Selected extract >>
————

Another riot-control device has its roots in the trenches of World War I. Though tear gas is banned in international warfare, it has been used by police forces since the 1920s. The gas, which produces tearing, coughing and sometimes vomiting, has been deployed against prison riots, union picket lines and civil rights marches. Though its backers maintain it is a safe and nontoxic crowd-control device, its use has proved controversial, most notably after the Branch Davidian siege of 1993, when it was alleged that the amount of gas shot into the Waco, Texas, compound could have had lethal effects on children trapped inside.

The 1985 Supreme Court decision Tennessee v. Garner, which ruled that the use of deadly force against unarmed and fleeing suspects violated the Fourth Amendment, ramped up American interest in nonlethal methods. Today, the most popular nonlethal weaponry among law-enforcement officers are flash-bang grenades, which produce a burst of light and sound that temporarily stuns those in the vicinity, and so-called soft-projectile rounds (like a beanbag filled with birdshot). These new technologies, however, come with the same risks as the old ones: broken bones, loss of sight and (sometimes) death.

————

Data segment >>
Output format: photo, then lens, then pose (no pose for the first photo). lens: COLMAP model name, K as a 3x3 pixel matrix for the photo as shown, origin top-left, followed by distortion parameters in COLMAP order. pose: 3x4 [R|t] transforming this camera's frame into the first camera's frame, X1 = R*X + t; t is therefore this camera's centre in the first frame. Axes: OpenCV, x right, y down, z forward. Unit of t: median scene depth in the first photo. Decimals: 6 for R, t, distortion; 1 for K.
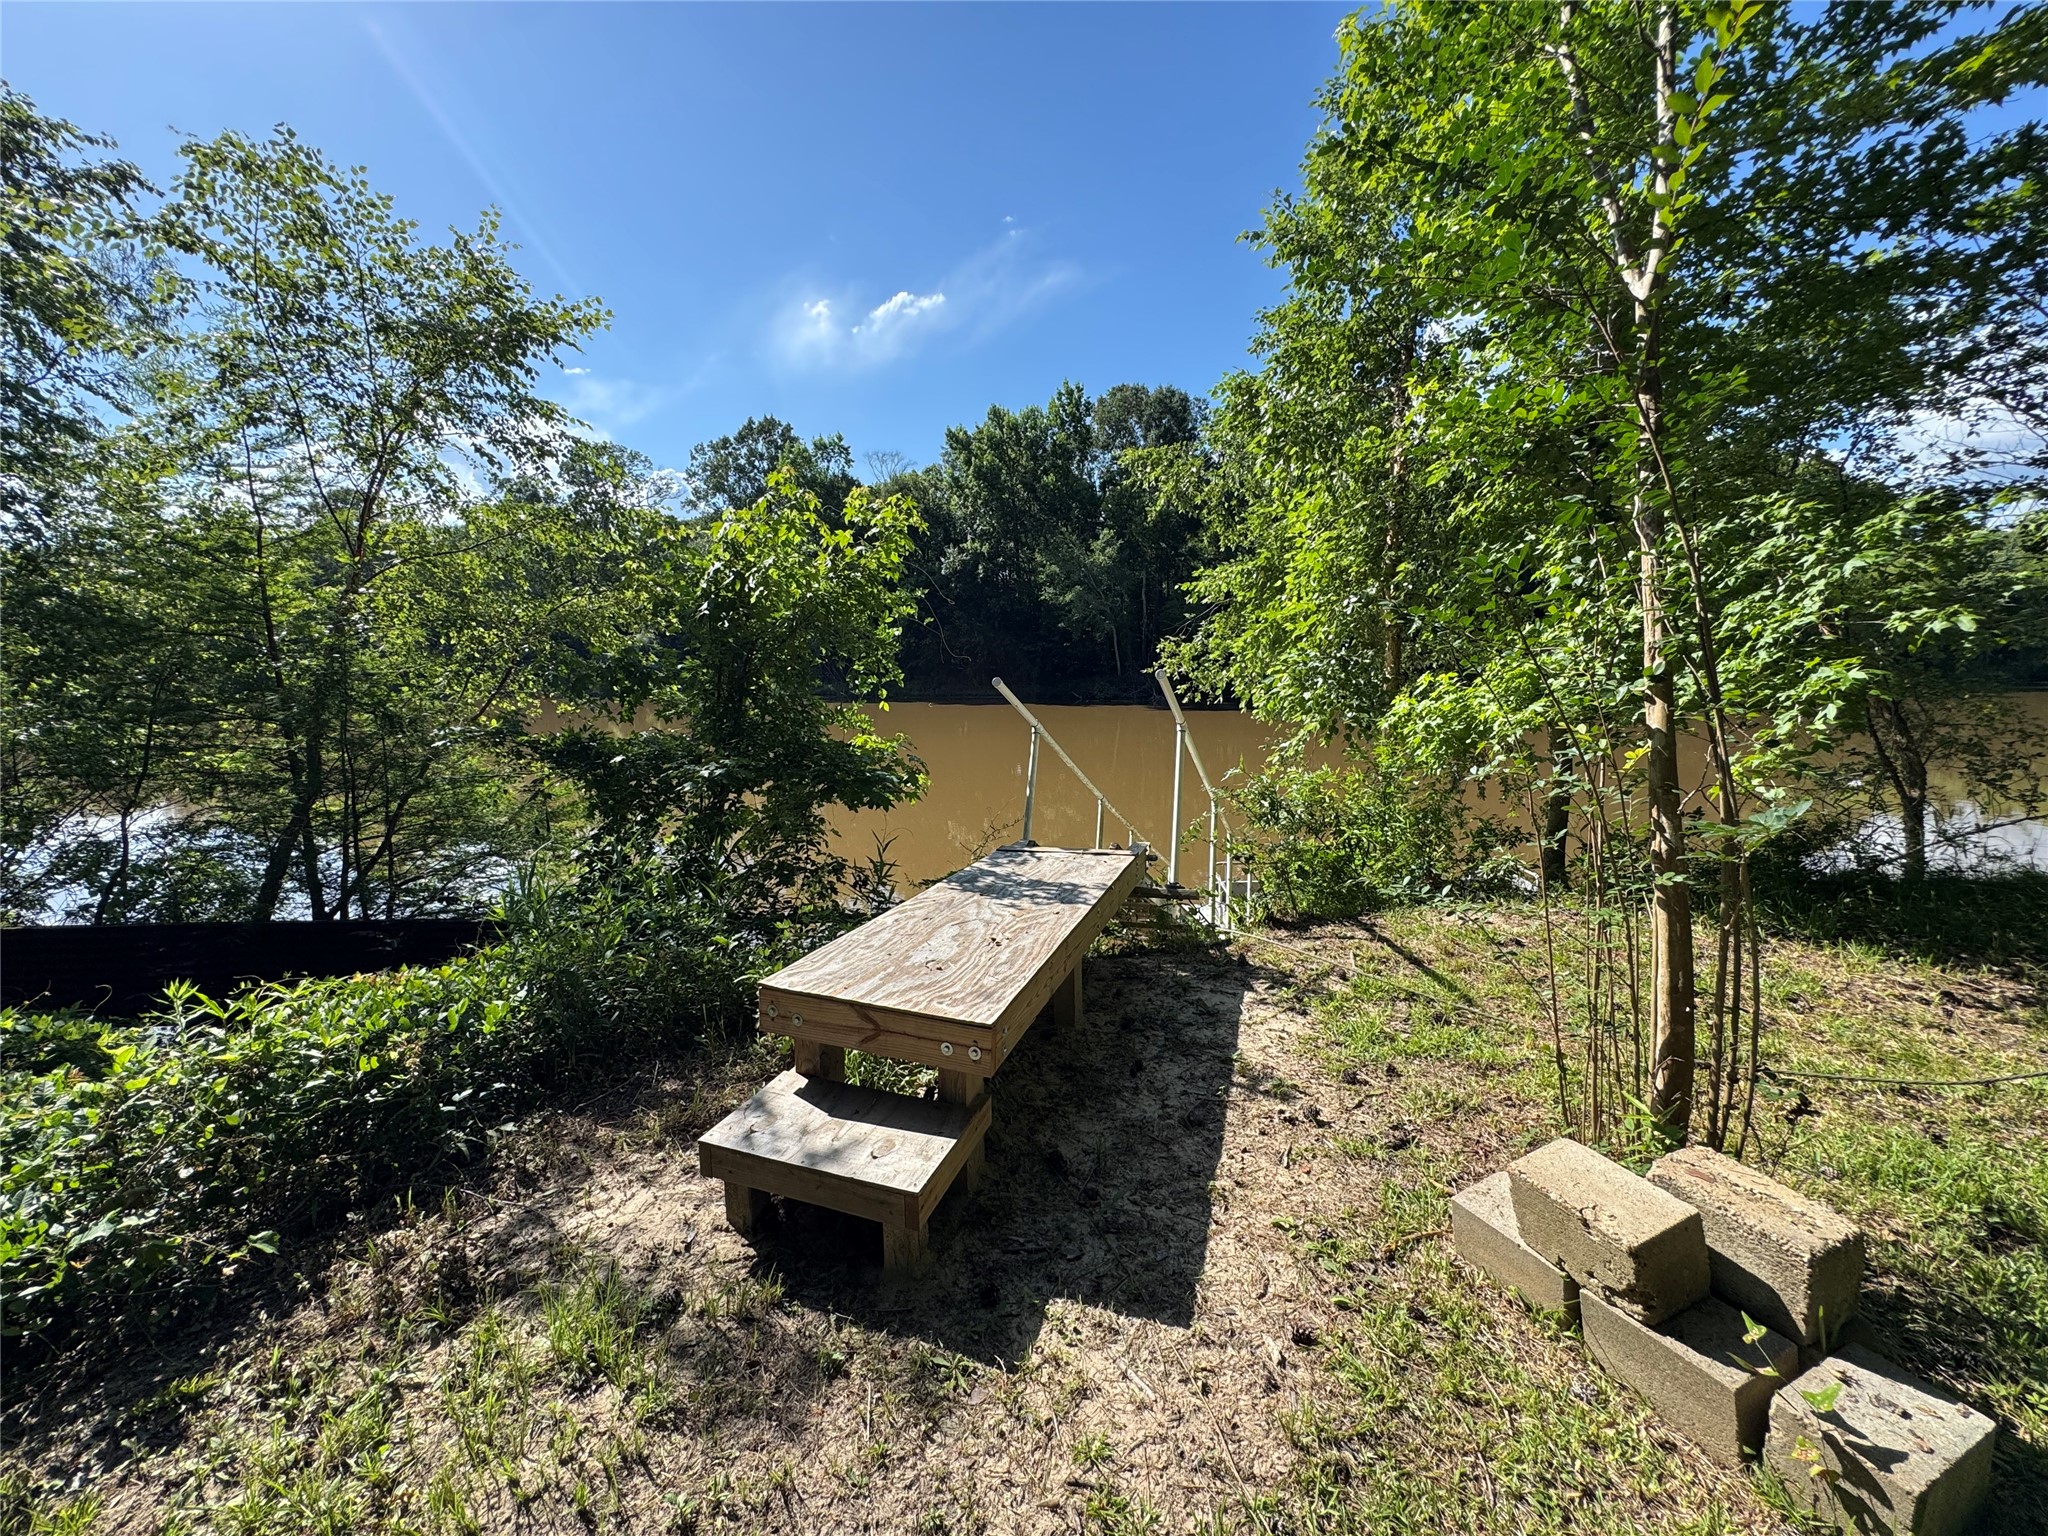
lens RADIAL K [[815.4, 0, 1024.0], [0, 815.4, 768.0], [0, 0, 1]] dist [-0.000985, -0.000236]
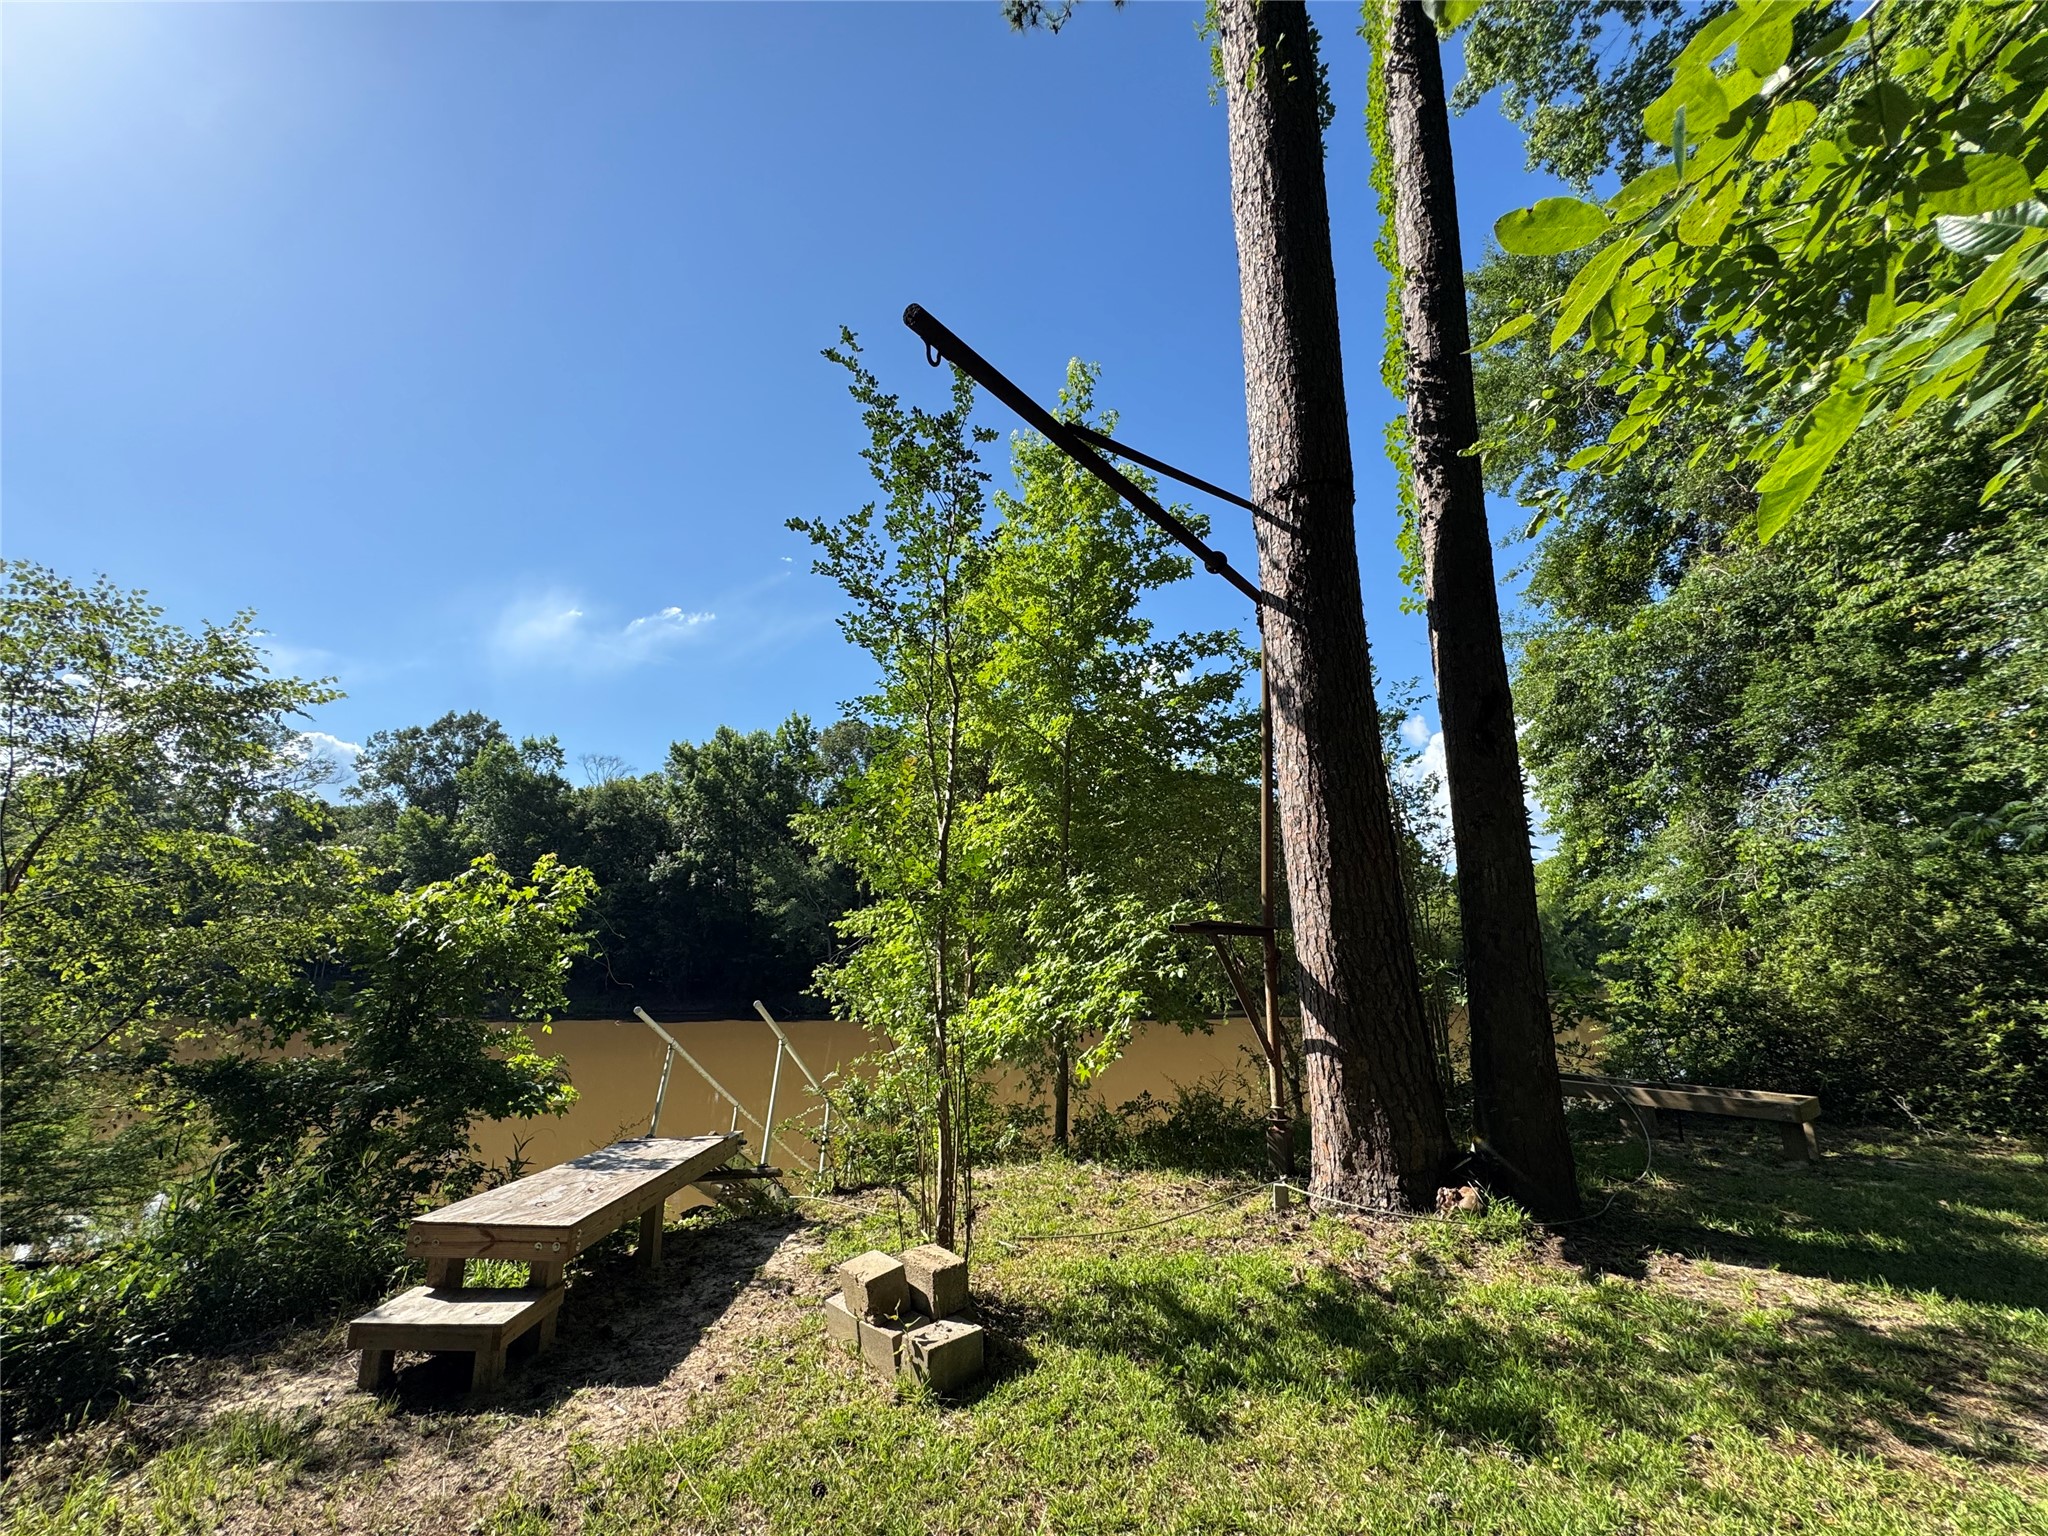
lens RADIAL K [[814.6, 0, 1031.3], [0, 814.6, 771.6], [0, 0, 1]] dist [-0.011096, 0.000101]
pose [[0.944246, 0.078082, 0.319849, 0.078694], [0.043211, 0.933679, -0.355495, 0.020570], [-0.326394, 0.349495, 0.878248, -0.346435]]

————

Task instructions >>
Answer these from the text on riot-control weapons:
(a) Since when have police forces used tear gas?
(b) Which 1985 Supreme Court decision increased American interest in nonlethal methods?
(c) What are the two most popular nonlethal weapons among law-enforcement officers today?

Solution >>
(a) Since the 1920s.
(b) Tennessee v. Garner.
(c) Flash-bang grenades and soft-projectile rounds.